En 2017 y luego de una larga tradición de paros, huelgas y solidaridades tejidas transnacionalmente, tuvo lugar el Primer Paro Mundial de Mujeres, el 8 de marzo. El Paro se reedita cada año y se acompaña de marchas y demostraciones políticas en muchos países del mundo. Encuentros, conversatorios, ferias, espacios colectivos de concientización y politización feminista transforman allí los espacios públicos, comunitarios, sindicales, artísticos, domésticos, comunicativos, académicos: todos los resquicios de nuestras sociedades.
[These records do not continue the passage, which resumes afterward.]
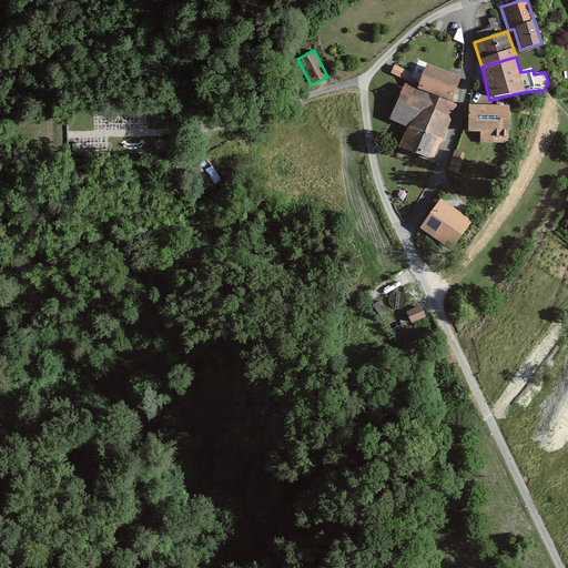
[(388,73),(407,82),(412,72),(394,63),(388,73)]
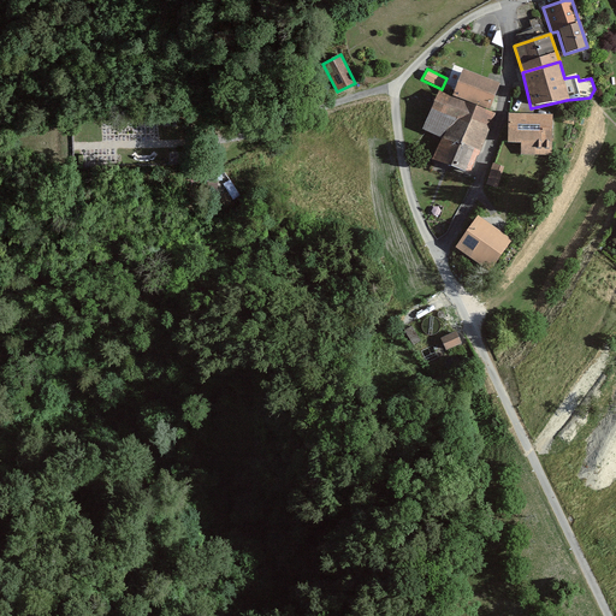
[(450,98),(489,110),(498,81),(462,69),(450,98)]
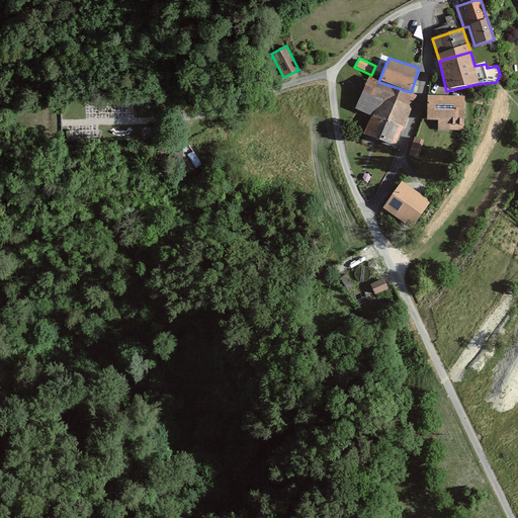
[(417,95),(411,92),(378,82),(368,77),(353,109),(370,117),(363,135),(396,148),(417,95)]
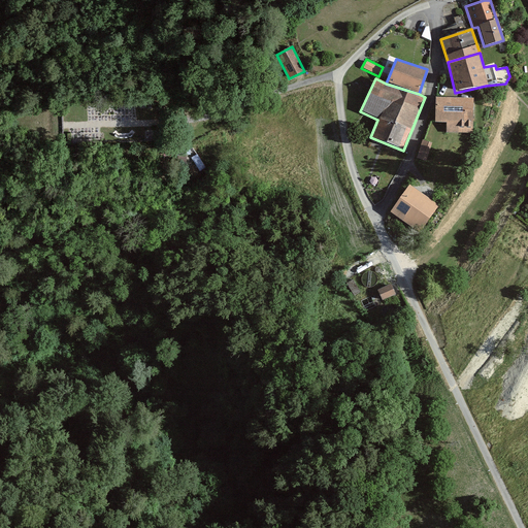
[(472,133),(472,99),(434,98),(434,123),(444,123),(444,133),(472,133)]
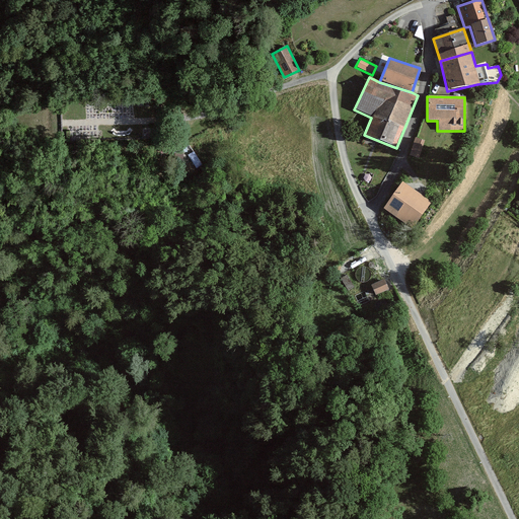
[(418,159),(424,141),(414,138),(408,156),(418,159)]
Desde ahí se denuncia la persistencia de desigualdades de género, raciales, de clase, de territorio de procedencia y otras; se hace visible el trabajo impago o peor remunerado que realizan las mujeres; se reclama el reconocimiento de derechos para todas las personas y garantías de esos derechos para las personas trans y LGTBIQ+; se impugnan los gobiernos autoritarios y escasos en derechos; se denuncia la trabazón entre la política de unos pocos y el sistema integral de subordinaciones a las mujeres y disidencias sexuales.
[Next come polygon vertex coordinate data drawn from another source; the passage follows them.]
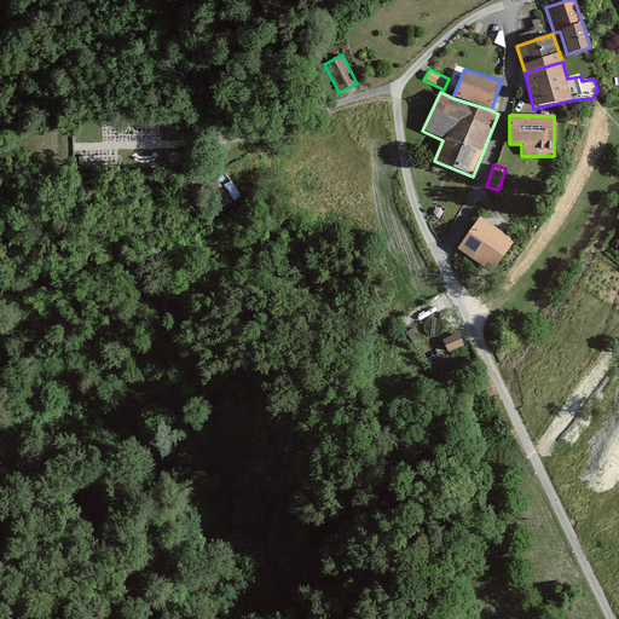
[(491,273),(513,243),(479,219),(457,249),(491,273)]
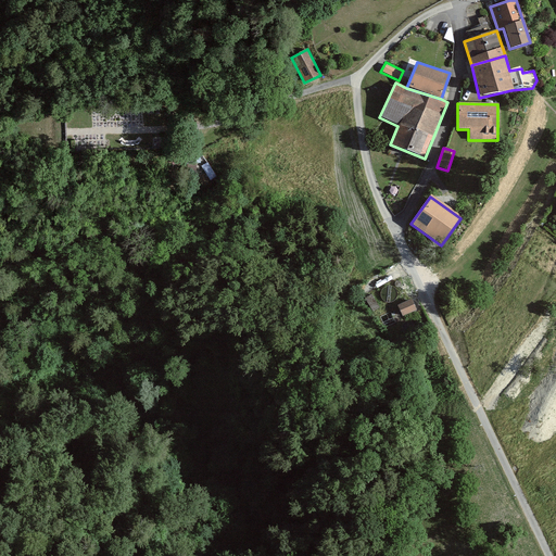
[(380,294),(381,299),(384,301),(388,302),(392,302),(395,300),(397,295),(396,290),(393,287),(389,286),(384,287),(381,290),(380,294)]
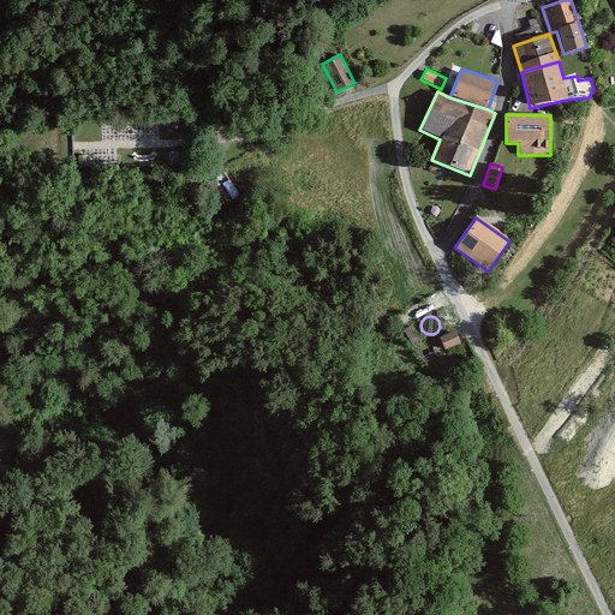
[(411,326),(404,329),(413,344),(421,340),(411,326)]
Al Ecuador, el 8 de marzo de 2022 lo atravesó la acción callejera, y la ciudad de Quito fue una de sus plazas. La marcha, convocada por organizaciones de mujeres, feministas y LGTBIQ+ recorrió kilómetros hasta llegar al centro de la ciudad. Ecuador es uno de los países de la región de América Latina con mayor tasa de embarazos infantiles: 111 por cada mil niñas entre 15 y 19 años. Un informe de finales de 2021 dio cuenta de que el 12 por ciento de niñas entre 10-19 años han estado embarazadas al menos una vez y el 80 por ciento de los embarazos adolescentes son consecuencias de abusos sexuales. La marcha del 8 de marzo denunció las condiciones de posibilidad de esos abusos continuados, las consecuencias de la imposibilidad de interrumpir voluntariamente los embarazos, la desigualdad en el mundo del empleo y el trabajo, y la política oligárquica del gobierno de turno.
Reclamos similares y tomas masivas de las calles se realizan en muchos otros lugares del mundo. Donde no, cada vez más cala la pregunta de si las mujeres tienen razones para parar, ocupar el espacio público y denunciar las violencias y desigualdades.
La marcha del 8 de marzo de 2022 en Quito terminó siendo reprimida en su último tramo, cuando mujeres intentaron llegar a la Plaza Grande, donde se encuentra el palacio de gobierno. Al día siguiente El Municipio de Quito, a través del Instituto Metropolitano de Patrimonio (IMP) publicó una nota que informaba los “daños efectuados en el Centro Histórico”, cuyo valor ascendía, según el cálculo de la institución, a $10.550 e incluía “rayones en paredes, metal, paredes de piedra, calzadas y monumentos”.
La intervención del espacio público durante las manifestaciones, especialmente con grafitis y sobre los monumentos, es un contenido de discusión política creciente en los últimos años. Las organizaciones sociales, y los feminismos específicamente, defienden ese repertorio de protesta para visibilizar la relevancia que se le otorga a la propiedad material y patrimonial por encima de los cuerpos y las vidas de las mujeres y de intervenir monumentos y espacios públicos que simbolizan la estructura desigual de poder en nuestras sociedades.
Por otra parte, y frente al valor monetario de los daños, cabe destacar que en el mismo Ecuador el Estado debe gastar cada año 75 millones de dólares solo para la atención de víctimas de violencia machista. Casi el 50 por ciento de los costos de la violencia contra las mujeres, sin embargo, son asumidos por las mismas mujeres violentadas, sus hogares y microemprendimientos. La prevención de la violencia machista de forma integral y en todas sus formas (económica, física, sexual, psicológica, política, digital, etc.) debe ser, y no es, prioridad para los Estados, para la política y para las sociedades en su conjunto. En todos los países de la región, ese continúa siendo un pendiente.